How do I get the maximum signed short integer in Python (i.e. SHRT_MAX in C's limits.h)?

I want to normalize samples from a single channel of a *.wav file, so instead of a bunch of 16-bit signed integers, I want a bunch of floats between 1 and -1. Here's what I've got (the pertinent code is in the normalized_samples() function):

def samples(clip, chan_no = 0):
    # *.wav files generally come in 8-bit unsigned ints or 16-bit signed ints
    # python's wave module gives sample width in bytes, so STRUCT_FMT
    # basically converts the wave.samplewidth into a struct fmt string
    STRUCT_FMT = {  1 : 'B',
                    2 : 'h' }

    for i in range(clip.getnframes()):
        yield struct.unpack(STRUCT_FMT[clip.getsampwidth()] * clip.getnchannels(), 
                clip.readframes(1))[chan_no]

def normalized_samples(clip, chan_no = 0):
    for sample in samples(clip, chan_no):
        yield float(sample) / float(32767) ### THIS IS WHERE I NEED HELP

Answer 1

GregS is right, this is not the right way to solve the problem. If your samples are known 8 or 16 bit, you don't want to be dividing them by a number that varies by platform.
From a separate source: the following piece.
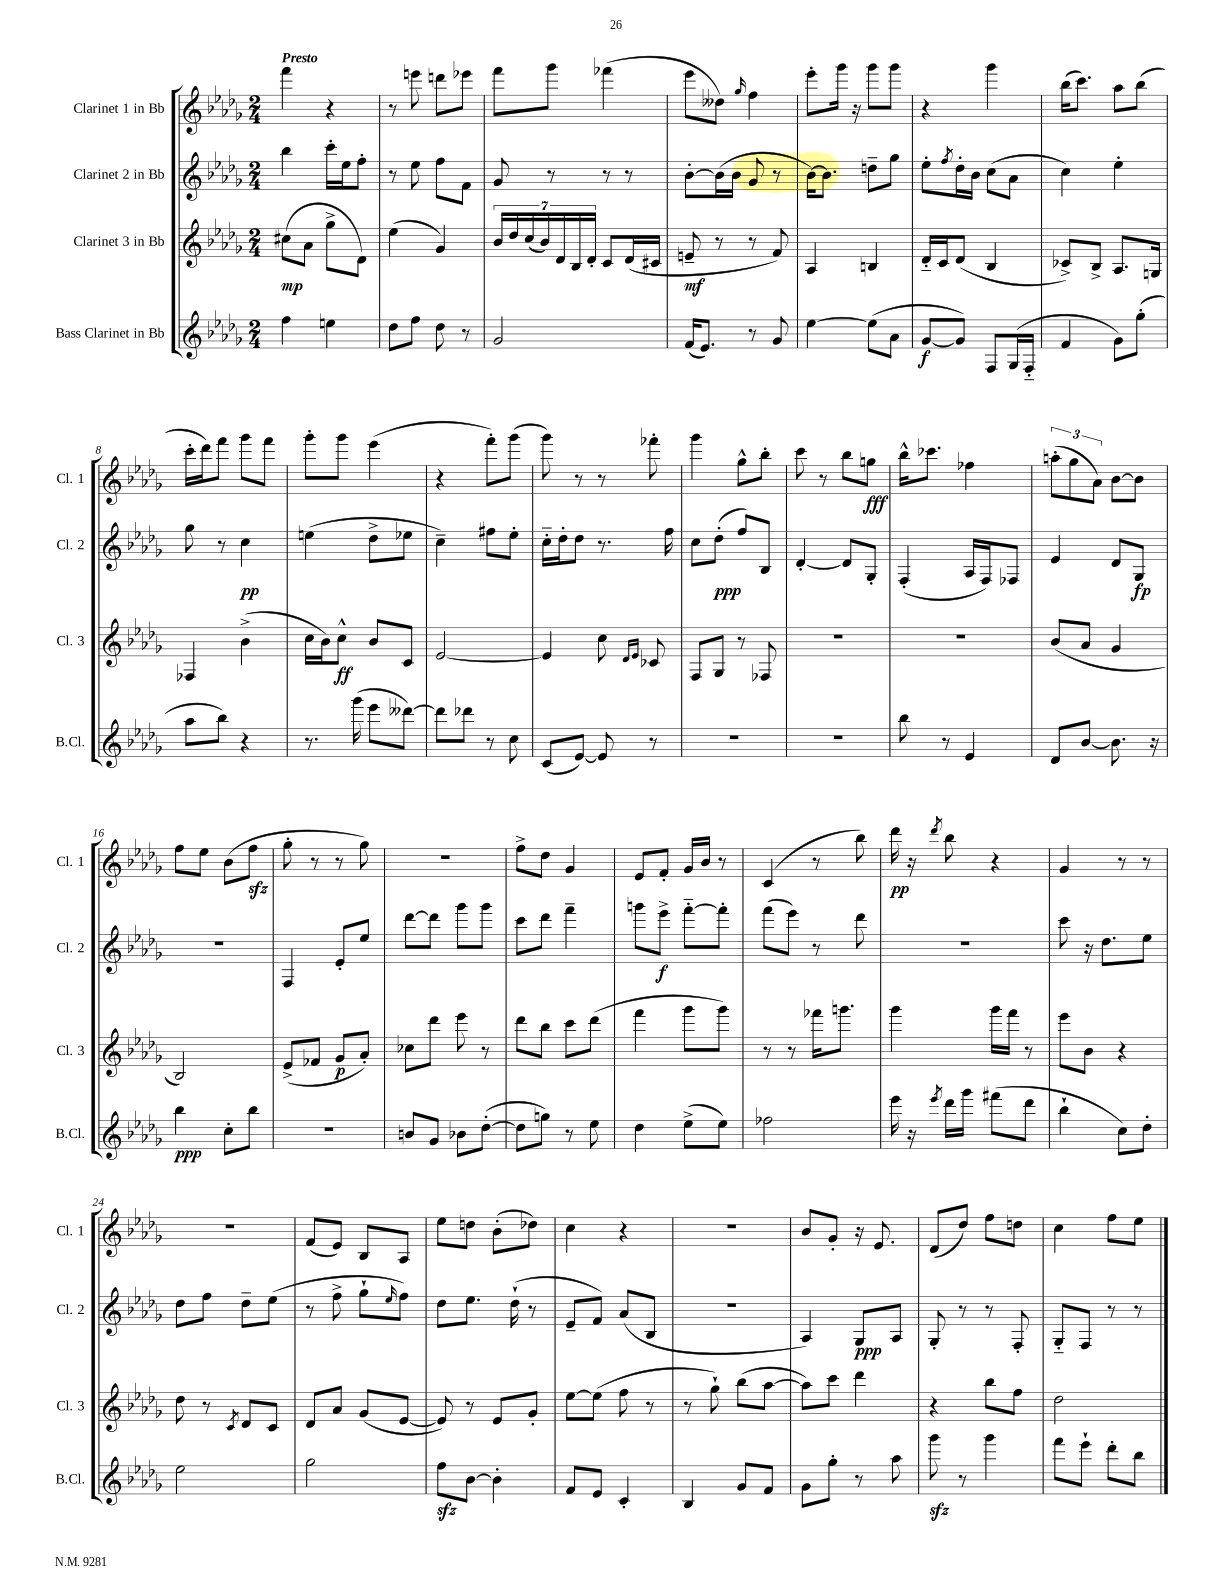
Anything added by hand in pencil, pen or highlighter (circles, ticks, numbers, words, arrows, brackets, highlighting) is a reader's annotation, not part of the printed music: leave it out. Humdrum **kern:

You may be running into trouble because a signed 16-bit int actually ranges from -32768 to 32767. Dividing by 32767 is going to give you < -1 in the extreme negative case.

Try this:

yield float(sample + 2**15) / 2**15 - 1.0

Answer 2

Here is a way using cython

getlimit.py

import pyximport; pyximport.install()
import limits

print limits.shrt_max

limits.pyx

import cython
cdef extern from "limits.h":
    cdef int SHRT_MAX

shrt_max = SHRT_MAX